Monseigneur Henry Verjus/Préface

Victor Retaux (p. 1-7).

Préface

I

« J’ai toujours beaucoup aimé les Vies de Saints, disait Mgr Dupanloup. Ce sont mes lectures de prédilection. Après la sainte Écriture, rien ne m’attire, rien ne me repose et ne me charme davantage. »

Dans le vrai, connaissez-vous rien qui soit plus utile aux âmes ? Il n’est pas un état de la vie chrétienne pour lequel on ne puisse y trouver consolation, encouragement, lumière. Sainte Thérèse les conseillait à toutes les âmes pieuses et très particulièrement aux âmes fatiguées[1].

Autrefois, tous les soirs, à la tranquille lumière de la lampe familiale, après la lecture du Livre de Raison, l’aïeule, d’une voix émue, lisait dans la Vie des Saints le récit du jour. Un moment le vieillard consolé entrevoyait une jeunesse immortelle ; le lendemain, plus vaillamment, l’homme mûr portait le poids du jour ; l’adolescent trouvait moins pénible et il trouvait glorieuse la lutte contre ses passions naissantes ; l’enfant lui-même apprenait à mieux connaître et à mieux aimer le Dieu dont le poète avait dit par la bouche d’un enfant comme lui :

Aux petits des oiseaux il donne la pâture,
Et sa bonté s’étend sur toute la nature[2].

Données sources
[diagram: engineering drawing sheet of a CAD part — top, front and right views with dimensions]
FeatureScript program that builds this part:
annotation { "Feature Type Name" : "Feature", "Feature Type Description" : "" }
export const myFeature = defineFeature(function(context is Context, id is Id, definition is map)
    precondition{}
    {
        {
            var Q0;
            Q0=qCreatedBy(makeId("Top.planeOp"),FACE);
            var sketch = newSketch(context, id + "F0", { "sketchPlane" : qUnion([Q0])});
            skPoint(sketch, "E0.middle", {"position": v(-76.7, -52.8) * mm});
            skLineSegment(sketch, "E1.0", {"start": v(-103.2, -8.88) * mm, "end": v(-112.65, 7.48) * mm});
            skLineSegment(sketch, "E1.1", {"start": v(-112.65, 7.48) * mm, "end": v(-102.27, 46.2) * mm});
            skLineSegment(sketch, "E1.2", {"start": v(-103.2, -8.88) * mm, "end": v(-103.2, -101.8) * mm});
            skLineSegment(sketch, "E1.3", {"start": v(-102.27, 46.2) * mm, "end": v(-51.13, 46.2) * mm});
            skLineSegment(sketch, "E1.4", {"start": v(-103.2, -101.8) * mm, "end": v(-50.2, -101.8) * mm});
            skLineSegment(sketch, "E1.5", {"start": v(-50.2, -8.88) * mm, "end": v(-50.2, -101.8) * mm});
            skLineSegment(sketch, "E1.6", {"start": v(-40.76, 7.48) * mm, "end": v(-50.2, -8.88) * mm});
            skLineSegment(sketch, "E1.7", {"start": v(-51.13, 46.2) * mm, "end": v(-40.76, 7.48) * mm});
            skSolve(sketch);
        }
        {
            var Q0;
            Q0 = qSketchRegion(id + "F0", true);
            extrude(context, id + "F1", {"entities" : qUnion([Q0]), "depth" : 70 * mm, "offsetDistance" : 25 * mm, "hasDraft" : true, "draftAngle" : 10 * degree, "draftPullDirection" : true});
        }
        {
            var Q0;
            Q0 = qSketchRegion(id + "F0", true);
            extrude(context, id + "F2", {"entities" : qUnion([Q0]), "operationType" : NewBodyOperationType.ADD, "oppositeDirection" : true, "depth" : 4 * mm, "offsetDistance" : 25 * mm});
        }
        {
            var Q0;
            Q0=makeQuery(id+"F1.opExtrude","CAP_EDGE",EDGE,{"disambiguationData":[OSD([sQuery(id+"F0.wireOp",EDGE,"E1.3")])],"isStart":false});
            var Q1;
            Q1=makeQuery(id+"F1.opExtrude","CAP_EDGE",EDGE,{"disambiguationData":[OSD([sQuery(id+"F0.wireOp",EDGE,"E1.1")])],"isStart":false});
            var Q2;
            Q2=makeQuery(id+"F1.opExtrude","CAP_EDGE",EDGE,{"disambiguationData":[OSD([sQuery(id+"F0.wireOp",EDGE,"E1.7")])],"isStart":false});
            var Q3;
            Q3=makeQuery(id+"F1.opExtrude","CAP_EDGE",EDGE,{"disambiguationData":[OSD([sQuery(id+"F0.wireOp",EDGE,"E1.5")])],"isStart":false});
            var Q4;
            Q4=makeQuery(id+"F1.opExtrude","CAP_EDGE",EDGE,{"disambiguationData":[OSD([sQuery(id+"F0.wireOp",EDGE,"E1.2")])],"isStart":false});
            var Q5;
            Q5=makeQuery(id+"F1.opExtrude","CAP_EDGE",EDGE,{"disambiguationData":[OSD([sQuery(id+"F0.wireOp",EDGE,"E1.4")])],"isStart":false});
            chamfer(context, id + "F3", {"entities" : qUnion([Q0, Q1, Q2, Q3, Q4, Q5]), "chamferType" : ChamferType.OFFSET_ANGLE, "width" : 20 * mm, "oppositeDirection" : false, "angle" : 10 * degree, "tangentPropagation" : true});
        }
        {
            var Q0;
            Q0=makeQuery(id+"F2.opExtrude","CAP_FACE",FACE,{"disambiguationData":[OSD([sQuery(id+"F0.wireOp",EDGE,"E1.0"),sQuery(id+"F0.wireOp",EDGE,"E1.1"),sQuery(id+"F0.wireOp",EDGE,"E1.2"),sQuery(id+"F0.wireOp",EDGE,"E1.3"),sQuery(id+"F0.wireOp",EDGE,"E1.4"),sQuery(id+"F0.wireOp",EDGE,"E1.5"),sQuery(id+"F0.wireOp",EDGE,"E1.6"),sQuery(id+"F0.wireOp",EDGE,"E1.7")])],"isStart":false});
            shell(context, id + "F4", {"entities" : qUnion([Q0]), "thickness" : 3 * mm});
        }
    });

* [CONSIGNE]: Dans la préface, à qui sainte Thérèse conseillait-elle la lecture des Vies de Saints ?

* [RÉPONSE RÉDIGÉE]: À toutes les âmes pieuses, et très particulièrement aux âmes fatiguées.